Gun rights and gun laws are a darn effective barometer about life, politics, a state environment, mentality, etc. Anti-gun states tend to breed the same type of people, and those aren't my 'kind' of people. So living there is more than just gun rights, it's attitude. And consider this, these are your future jury of 'peers' if you ever did have to use a gun in self defense and were arrested/prosecuted. Would you rather have a jury of average New Yorkers or Texans when it comes to self defense with a scary looking gun?
What's more important to someone... a job, moving the family, pleasant or particular weather or a 'scene,' or exercising an important fundamental right?
I choose exercising a right over nearly anything else.
True story. I could have stayed in the military and was nearly 1/2 way to retirement. The 'hard' years were seemingly behind me.
Yet looking ahead, I saw doom and gloom in my future in the military. First of all, forget easy gun possession on base, and a total ban on any form of concealed carry. That effectively disarms a person for his travel to and from base, and all day on base, and any official travel. Also, the future holds assignments almost certainly in Washington DC, Hawaii, California, New Jersey, Maryland, etc.
I would have to effectively abandon most or all of my gun collection, and register the remaining collection were I to bring it, for probably 1/2 of the next decade... (a decade in which I think we will see serious societal turmoil).
So, where would I store all of my stuff? How? At what cost?
I made a huge life decision to leave the military because it is basically like living in an oppressive NY, CA, DC, etc... A state, or an employer, that doesn't trust me with a firearm is nothing I'm wanting to be associated with any longer.
We have the amazing freedom of firearm ownership... why would ANYONE not want to live somewhere they can exercise it... I don't care how nice the weather in CA is or the 'history' in Boston, or the east coast, etc... no thanks.
I'll take my freedom over that any day.
BTW, I was worried that WA state would be oppressive, but it's amazingly a very pro-gun state. Easy and cheap concealed carry, face to face sales okay, SBRs, Suppressors, no magazine restrictions, no registration, few silly gun rules to speak of (a 5 day handgun wait on FFL purchases if you don't have a CPL - which while stupid is meaningless because you can buy a handgun FTF through the classifieds easier and cheaper, and if you have a CPL there is no wait at an FFL).
I had thought I would move from here after leaving the military, but I'd say it's among the best states for gun rights I've ever lived in.

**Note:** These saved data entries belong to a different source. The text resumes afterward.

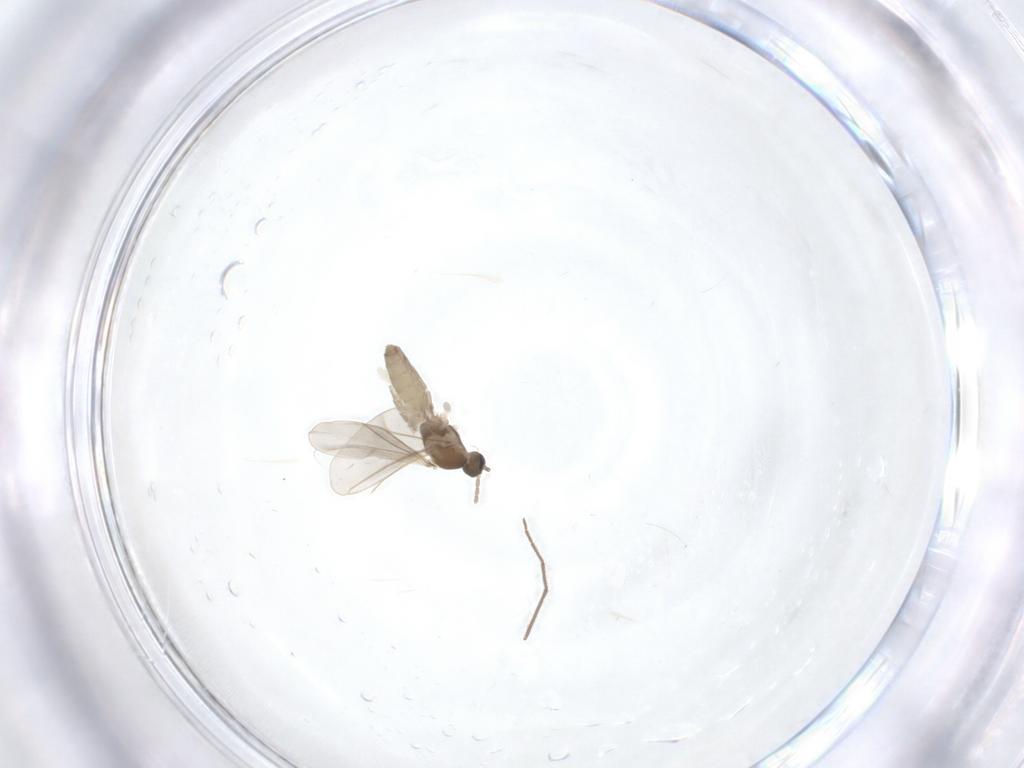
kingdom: Animalia
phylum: Arthropoda
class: Insecta
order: Diptera
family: Cecidomyiidae
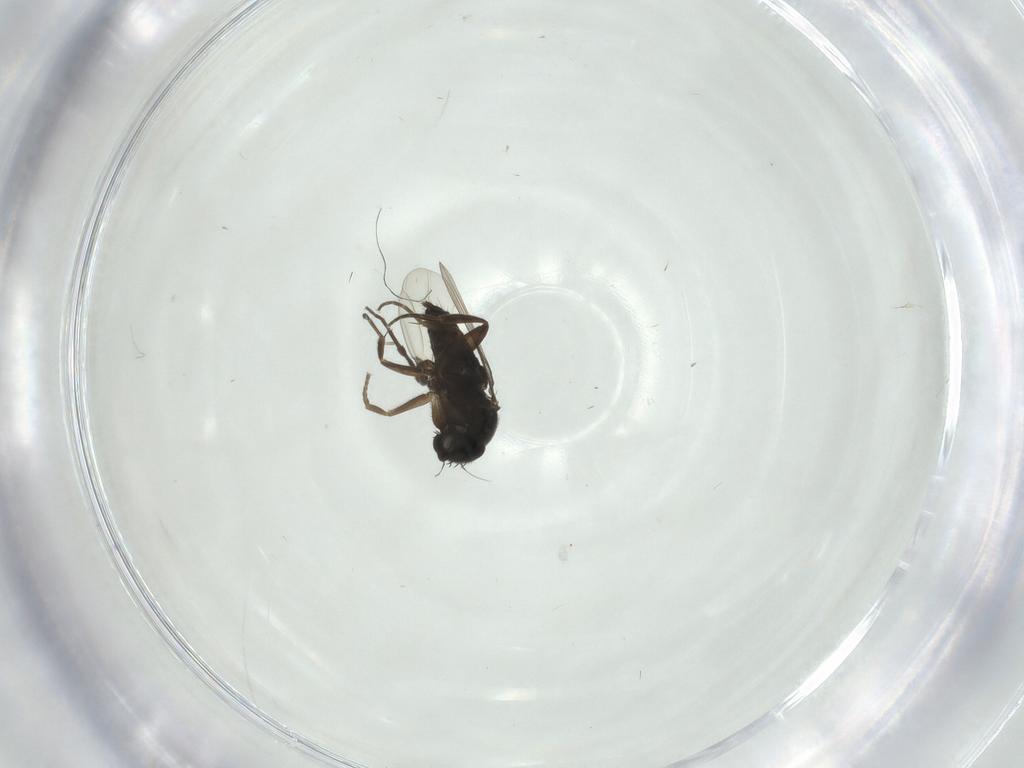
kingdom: Animalia
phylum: Arthropoda
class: Insecta
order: Diptera
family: Phoridae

Regarding sticking around in a hopeless state to try to fight the political fight, like NY or NJ or CA... it's always an option, but do you want to spend the next decade, or two, or three, disarmed and hassled as a gun owner when there ARE greener pastures...? It's a tough question. Sure someone has to do it... but my attitude is that some of those areas will only learn by being a 'crash and burn' example for the rest of the nation to see and hopefully learn from.
You can argue until you're out of breath with an anti-gun person, but until they SEE their failed policies they won't agree. So some of these places just need to go through the growing pains of electing these idiots, implementing their useless policies, oppressing the serfs, and watching crime soar. That is the best teacher. I suppose it boils down to whether a person wants to be a martyr or simply live his/her life in harmony, happiness and armed peace.

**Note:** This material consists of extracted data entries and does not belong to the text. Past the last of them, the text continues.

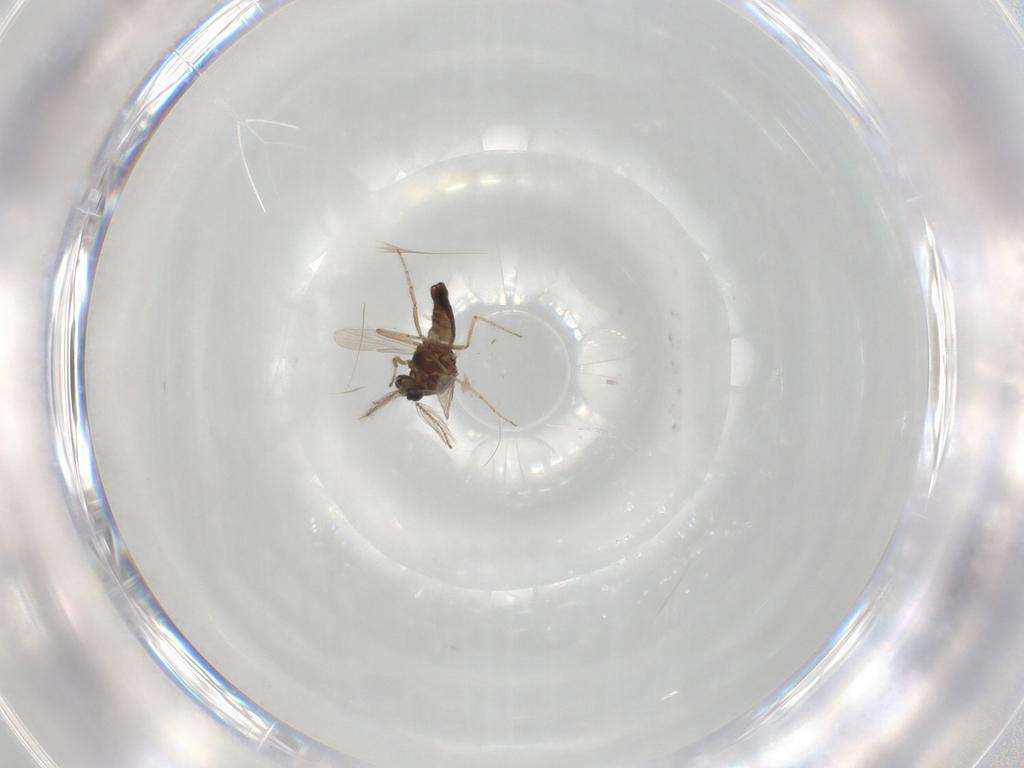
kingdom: Animalia
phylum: Arthropoda
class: Insecta
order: Diptera
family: Ceratopogonidae
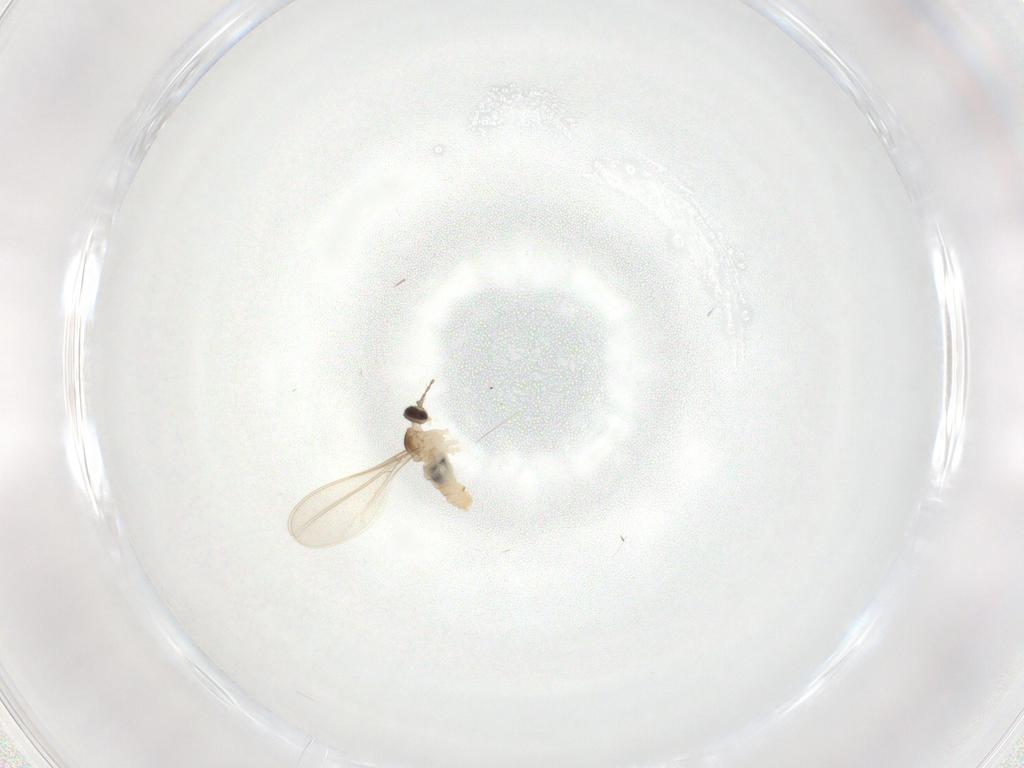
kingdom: Animalia
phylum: Arthropoda
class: Insecta
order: Diptera
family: Cecidomyiidae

And what does a pro-gun person accomplish living in a hopelessly anti-gun state anyway? I'd suggest very little. A single vote in a sea of opposition. Meanwhile, a person is paying 40-50% of their income in tax revenue to the very officials and bureaucrats and police forces and judges that are oppressing the 2A. So a person living there is paying to oppress himself, and suffering the consequences. No thanks.
Take Houston and Chicago. Equal size cities, with similar demographics. Houston is pro gun and relatively safe, while Chicago is anti-gun and a war zone. I don't see how staying in Chicago would change anything, other than making a pro-gun person miserable and defenseless.
So, hopefully, other cities look to this and don't want to be Chicago. That lesson of failure of gun laws does more than all the talking on the subject combined.
I learned that you have to pick your battles wisely. Sticking around on a sinking ship like those anti-gun locations is not how I'd want to spend my days, angry and defenseless.
But as we've seen with many huge changes in various causes, HUGE swings can take place in just a decade or two... so the nation can look totally different with public opinion in just 5, 10, 15, 20 years. Abortion, Gay Rights, Gun Rights (like concealed carry, AWB, etc.).